FIG. 6 is a diagram showing an example of a case where the average degree of coincidence and variance are membership functions and a case where the weighting function is not a constant in one embodiment of the present invention.

FIG. 7 is a diagram showing an example of a fuzzy reasoning rule according to an embodiment of the present invention.

FIG. 8 is a diagram showing an example for calculating a specific degree of belonging from a membership function of the average degree of coincidence in one embodiment of the present invention.

FIG. 9 is a diagram showing an example for calculating a specific degree of membership from a membership function of distribution according to an embodiment of the present invention.

10 is a diagram showing an example of a case where the demand feature parameter extraction interval of FIG. 2 moves with the passage of demand time.

FIG. 11 is a diagram showing arrival intervals of power pulses within a relatively long sampling time when it is expected that there is almost no load fluctuation.

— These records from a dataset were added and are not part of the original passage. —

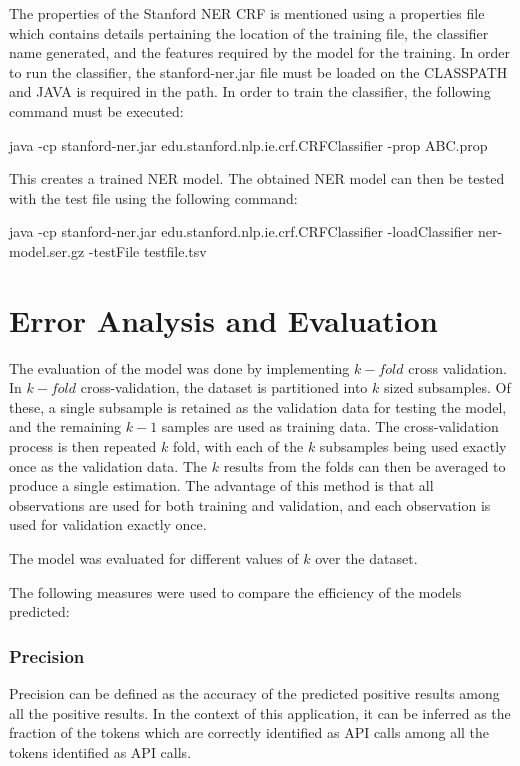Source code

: \documentclass{sig-alternate-05-2015}
\begin{document}
The properties of the Stanford NER CRF is mentioned using a properties file which contains details pertaining the location of the training file, the classifier name generated, and the features required by the model for the training. In order to run the classifier, the stanford-ner.jar file must be loaded on the CLASSPATH and JAVA is required in the path. In order to train the classifier, the following command must be executed: 

\begin{description}
\item 
java -cp stanford-ner.jar edu.stanford.nlp.ie.crf.CRFClassifier -prop ABC.prop
\end{description}
This creates a trained NER model. The obtained NER model can then be tested with the test file using the following command: 
\begin{description}
\item
java -cp stanford-ner.jar edu.stanford.nlp.ie.crf.CRFClassifier -loadClassifier ner-model.ser.gz -testFile testfile.tsv
\end{description}

\section{Error Analysis and Evaluation}
The evaluation of the model was done by implementing $k-fold$ cross validation. In $k-fold$ cross-validation, the dataset is partitioned into $k$ sized subsamples. Of these, a single subsample is retained as the validation data for testing the model, and the remaining $k − 1$ samples are used as training data. The cross-validation process is then repeated $k$ fold, with each of the $k$ subsamples being used exactly once as the validation data. The $k$ results from the folds can then be averaged to produce a single estimation. The advantage of this method is that all observations are used for both training and validation, and each observation is used for validation exactly once. 

The model was evaluated for different values of $k$ over the dataset.

The following measures were used to compare the efficiency of the models predicted:

\subsubsection{Precision}
Precision can be defined as the accuracy of the predicted positive results among all the positive results. In the context of this application, it can be inferred as the fraction of the tokens which are correctly identified as API calls among all the tokens identified as API calls.
\end{document}
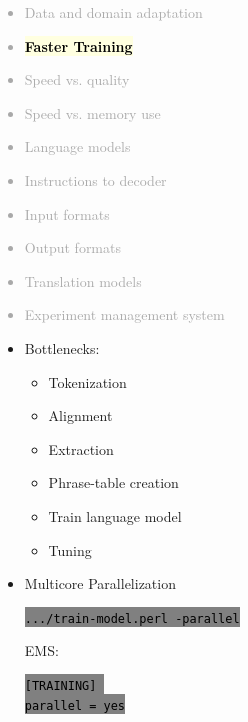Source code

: \documentclass[landscape]{uedslides2C}
\newcommand{\currenttopic}[1]{\colorbox{lightyellow}{\textcolor{black}{\bf #1}}}
\newcommand{\littlecode}[1]{\colorbox{gray}{\textcolor{black}{\small \tt #1}}}
\begin{document}

\vspace{-5mm}
\textcolor{darkgrey}{
\begin{itemize} \itemsep -1mm
\item Data and domain adaptation
\item \currenttopic{Faster Training}
\item Speed vs. quality
\item Speed vs. memory use
\item Language models
\item Instructions to decoder
\item Input formats
\item Output formats
\item Translation models
\item Experiment management system
\end{itemize}
}



\begin{itemize} \itemsep -1mm
\item {Bottlenecks:} 
  \begin{itemize}
  \item Tokenization
  \item Alignment
  \item Extraction
  \item Phrase-table creation
  \item Train language model
  \item Tuning
  \end{itemize}
\end{itemize}



\begin{itemize} \itemsep -1mm

\item {Multicore Parallelization} 
  \begin{center}
    \littlecode{.../train-model.perl -parallel}
  \end{center}      
    EMS: 
  \begin{center}
    \littlecode{[TRAINING] } \\
    \littlecode{parallel = yes}
  \end{center}      
\end{itemize}
\end{document}
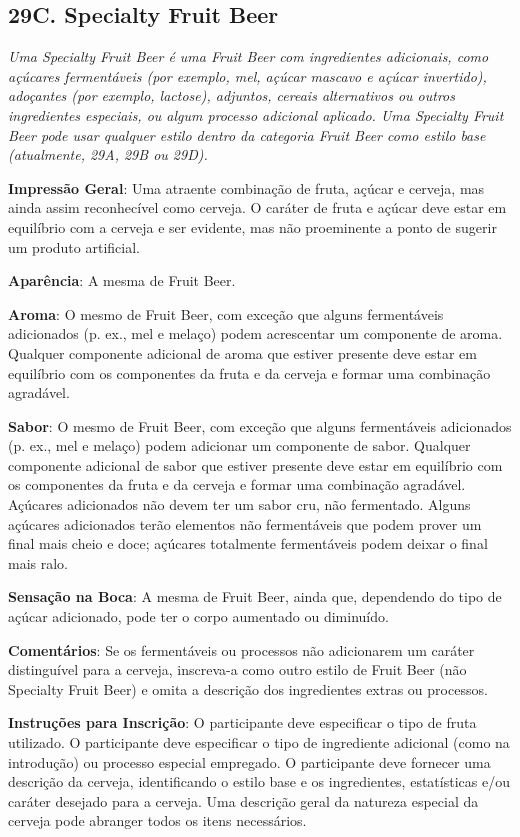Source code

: \subsection*{29C. Specialty Fruit Beer}
\textit{Uma Specialty Fruit Beer é uma Fruit Beer com ingredientes adicionais, como açúcares fermentáveis (por exemplo, mel, açúcar mascavo e açúcar invertido), adoçantes (por exemplo, lactose), adjuntos, cereais alternativos ou outros ingredientes especiais, ou algum processo adicional aplicado. Uma Specialty Fruit Beer pode usar qualquer estilo dentro da categoria Fruit Beer como estilo base (atualmente, 29A, 29B ou 29D).}

\textbf{Impressão Geral}: Uma atraente combinação de fruta, açúcar e cerveja, mas ainda assim reconhecível como cerveja. O caráter de fruta e açúcar deve estar em equilíbrio com a cerveja e ser evidente, mas não proeminente a ponto de sugerir um produto artificial.

\textbf{Aparência}: A mesma de Fruit Beer.

\textbf{Aroma}: O mesmo de Fruit Beer, com exceção que alguns fermentáveis adicionados (p. ex., mel e melaço) podem acrescentar um componente de aroma. Qualquer componente adicional de aroma que estiver presente deve estar em equilíbrio com os componentes da fruta e da cerveja e formar uma combinação agradável.

\textbf{Sabor}: O mesmo de Fruit Beer, com exceção que alguns fermentáveis adicionados (p. ex., mel e melaço) podem adicionar um componente de sabor. Qualquer componente adicional de sabor que estiver presente deve estar em equilíbrio com os componentes da fruta e da cerveja e formar uma combinação agradável. Açúcares adicionados não devem ter um sabor cru, não fermentado. Alguns açúcares adicionados terão elementos não fermentáveis que podem prover um final mais cheio e doce; açúcares totalmente fermentáveis podem deixar o final mais ralo.

\textbf{Sensação na Boca}: A mesma de Fruit Beer, ainda que, dependendo do tipo de açúcar adicionado, pode ter o corpo aumentado ou diminuído.

\textbf{Comentários}: Se os fermentáveis ou processos não adicionarem um caráter distinguível para a cerveja, inscreva-a como outro estilo de Fruit Beer (não Specialty Fruit Beer) e omita a descrição dos ingredientes extras ou processos.

\textbf{Instruções para Inscrição}: O participante deve especificar o tipo de fruta utilizado. O participante deve especificar o tipo de ingrediente adicional (como na introdução) ou processo especial empregado. O participante deve fornecer uma descrição da cerveja, identificando o estilo base e os ingredientes, estatísticas e/ou caráter desejado para a cerveja. Uma descrição geral da natureza especial da cerveja pode abranger todos os itens necessários.

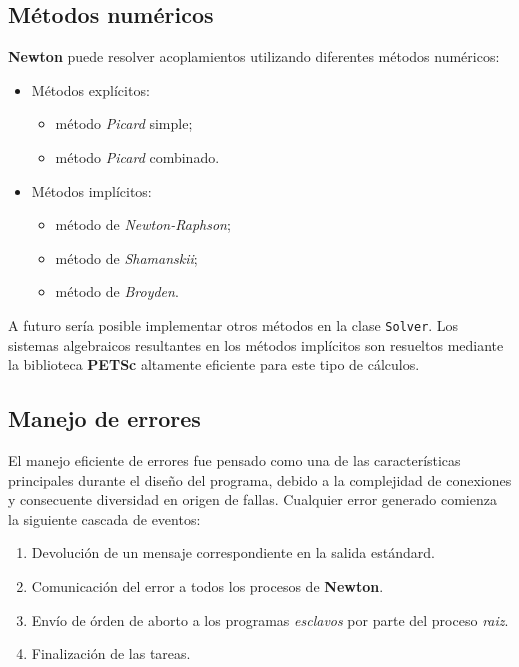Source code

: \subsection*{Métodos numéricos}
\label{ap2:num-met}

\textbf{Newton} puede resolver acoplamientos utilizando diferentes métodos numéricos:
\begin{itemize}
\item Métodos explícitos:
\begin{itemize}
\item método \textit{Picard} simple;
\item método \textit{Picard} combinado.
\end{itemize}
\item Métodos implícitos:
\begin{itemize}
\item método de \textit{Newton-Raphson};
\item método de \textit{Shamanskii};
\item método de \textit{Broyden}.
\end{itemize}
\end{itemize}
A futuro sería posible implementar otros métodos en la clase \texttt{Solver}.
Los sistemas algebraicos resultantes en los métodos implícitos son resueltos mediante la biblioteca \textbf{PETSc} \cite{petsc-web-page} altamente eficiente para este tipo de cálculos.

\subsection*{Manejo de errores}
\label{ap2:error}

El manejo eficiente de errores fue pensado como una de las características principales durante el diseño del programa,
debido a la complejidad de conexiones y consecuente diversidad en origen de fallas.
Cualquier error generado comienza la siguiente cascada de eventos:
\begin{enumerate}
\item Devolución de un mensaje correspondiente en la salida estándard.
\item Comunicación del error a todos los procesos de \textbf{Newton}.
\item Envío de órden de aborto a los programas \textit{esclavos} por parte del proceso \textit{raiz}.
\item Finalización de las tareas.
\end{enumerate}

FIG. 12 is a diagram showing arrival intervals of power pulses within a relatively long sampling time when it is expected that load fluctuations are large.

[Explanation of symbols]

 1 Energy Meter with Transmitter 2 Demand Feature Parameter Extractor 3 Predictor (a) 4 Predictor (b) 5 Predictor (c) 6 Demand Feature Membership Function Part 7 Fuzzy Feature Calculator 8 Weighting Unit 9 Center of gravity calculator 10 Demand time coefficient device 11 Demand control device

Claims (2)

[Claims] 1. A remaining time counting means for instructing a remaining time of a demand time period, a plurality of temporary prediction calculation means for temporarily predicting electric power used at the end time of the demand time period, and a sampling value from a past sampling time to a present time. A demand feature parameter calculating means for calculating a change tendency of power consumption and a demand feature parameter of a steady degree, and a demand feature parameter calculated by the demand feature parameter calculating means are specified in advance. The membership function corresponding to the demand pattern is referred to, and the weighting amount for each of the temporary prediction values from the plurality of temporary prediction calculation means is determined based on a predetermined fuzzy rule. A demand control device comprising: a fuzzy calculation means for weighting the prediction values to calculate a final single prediction value. 2. The plurality of provisional prediction calculation means are a remaining time instructed by the remaining time counting means, a sampling value which is electric power used at a sampling time obtained from the number of pulses from a watt hour meter with a transmitter, and a demand time limit. 2. The demand control device according to claim 1, wherein the demand control device is means for tentatively predicting the power consumption at the end of the demand time period from the current value of the power consumption from the start of the demand time period to the current time.